Text segment:
— begin —

The latest data 420 of the status information passes through the autoencoder 320. The curse of dimensionality problem is solved through the autoencoder structure. Time-series data 430 uses two different model structures. The first is a model that passes through the Conv2D layer 331 and then the UNET 332 and uses the dense layer 333 as the output. In the second, the existing data 430 is combined with data replaced with Time2vec 334 and exported to the multi-layer transformer structure 335 with multi-headed attention. The data passed through the transformer 335 passes through the DNN 336 to produce an output. Afterwards, the different outputs are combined with the WeightedSum layer 337.
Referring again to
In an embodiment, the second UNET 342 may have a size of 16 and a depth of 2, and the first dense layer 333 may have a size of 64. In addition, in an embodiment, the second multi-layer transformer 345 may have a structure in which three transformer encoders are stacked, the drop-out may be 0.1, and the second DNN 346 may be a DNN in which the hidden layers have sizes of 128, 64, and 64, respectively, and the drop-out may be 0.2.
Meanwhile, the prediction model 300 may include a concatenation layer 350 for concatenating data output from the first DNN 310, data output from the autoencoder 320, data output from the first sub-structure 330, and data output from the second sub-structure, an SAE 360 configured to receive data output from the concatenation layer 350 through an input layer, and a third dense layer 370 connected to an output layer of the SAE.
In other words, the prediction model 300 concatenates data from the previous four model architectures 310, 320, 330, and 340 and sends it to the SAE 360. Instead of using a separate function for concatenation, the form of concatenating with the concatenation layer is taken, and the SAE model 360 performs the task of extracting insights from different data.
Finally, the output layer is configured to match the predicted goal. For example, if the prediction model 300 is a model for LTV prediction of day 14, a ReLU dense layer 370 of size 14 is used. The peculiar thing at this time is that not only the LTV of day 14 is predicted, but all LTVs from day 1 to day 14 are predicted.
The first specialty of the prediction model 300 as described above is standard scaling of the data, and that the kernel initialization method is set to He normal for all model layers except the output layer 370, and the activation function is set to Leaky ReLU. This is to normalize the data and solve the vanishing gradient problem that comes from the curse of dimensionality problem by using the appropriate activation function and kernel initializer.
The standard scaling makes it easy to compare and analyze multi-dimensional values, prevents overflow or underflow of data, and reduces the condition number of the covariance matrix of the independent variable, thereby improving stability and convergence speed in the optimization process.
The reason why the kernel initialization method is set to He normal is as follows. The vanishing/exploding gradient problem, the most common problem of deep learning, may cause problems of overfitting/underfitting or convergence to a local minimum, and a weight initialization method may be used as one of the methods for solving the problem. Therefore, it is very important to initialize weights in deep learning. Each neuron (node) has a weight value, which is learned and used to solve problems as a form of ‘knowledge’. The value it is initialized to is not independent of the subsequent process, and there are synergistic combinations. If initialization is 0, learning does not occur. The mere fact that all nodes have the same value is problematic, and since that value is zero, it is fatal to multiplication. If initialization is set to a value that is too large or too small, learning will be difficult. For example, if the initialization is set to a very small value, the weight is also very small, making learning difficult. To solve this, the latest paper uses the Xavier (or Golorot) initialization, named after Xavier Glorot, and the He initialization method proposed by Kaiming He.

— end —

Given records:
— begin —

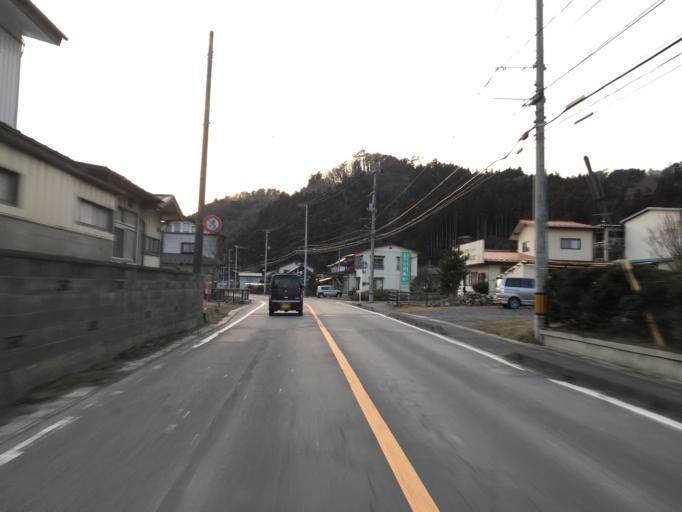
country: JP
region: Fukushima
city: Ishikawa
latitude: 37.0294
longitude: 140.3695
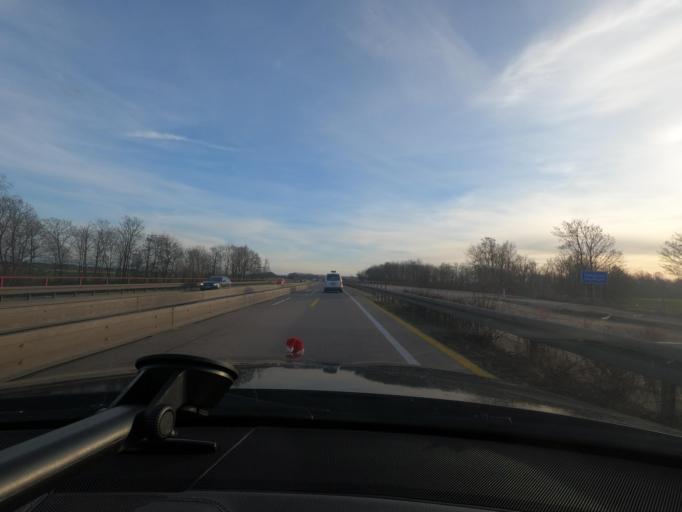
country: DE
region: Lower Saxony
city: Harsum
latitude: 52.2012
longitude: 9.9401
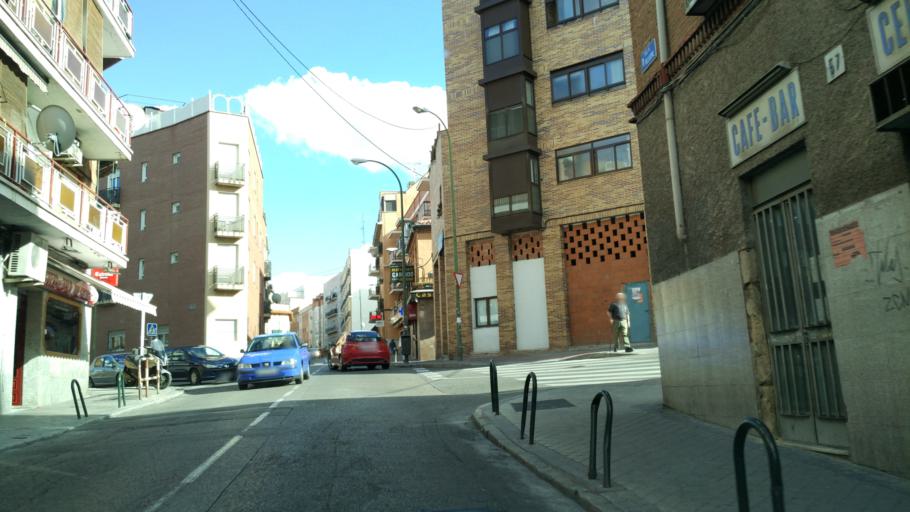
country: ES
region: Madrid
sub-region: Provincia de Madrid
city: Tetuan de las Victorias
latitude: 40.4607
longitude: -3.7080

— end —

Instruction:
Write the next part of the prediction model text above, starting right after its final sentence.

Result of this exercise:
The second specialty of the prediction model 300 is that it considers not only the change in status (time-series) but also the latest status. Since the status of the user changes from time to time, predicting the future correctly requires considering both the amount of change in the status (time-series) and the latest status. By considering both, the prediction model 300 may understand how the latest status was reached through changes in the status.
The third specialty of the prediction model 300 is that it uses not only the UNET but also the transformer structure when processing time-series data. By solving the curse of dimensionality problem through UNET, it not only solves the problems of denoising, data compression, and local optimization, but also helps predict LTV by learning what action will occur next. UNET has an encoder-decoder structure, which trains based on whether data may be regenerated. In other words, regenerating chronological action data means understanding which actions lead to the next action, and using this, actions that are directly or indirectly related to LTV, such as the next purchase action, may be predicted. Transformer models may be efficiently trained for both correlations between features and relationships and interactions between actions in time order. It also captures long-range dependencies, allowing training to reflect changes in action/status from the time of installation to the latest data.
The fourth specialty of the prediction model 300 is that it combines outputs from different model architectures within the same data using the WeightedSum layers 337 and 347. Through the WeightedSum layers 337 and 347, the model may be trained to determine the ratio at which the data is to be combined. In the related art, it is common to construct a model by fixing a ratio, but the prediction model 300 according to the present disclosure is configured such that the prediction model 300 may learn whether to take the UNET structure aiming to solve the curse of dimensionality problem according to the training data importantly or whether to take the transformer structure that best learns the interaction between the features importantly, and thus there is a specialty in that the model may be stably trained even when the features are additionally introduced, the prediction targets are changed, or the tendency of the data is changed.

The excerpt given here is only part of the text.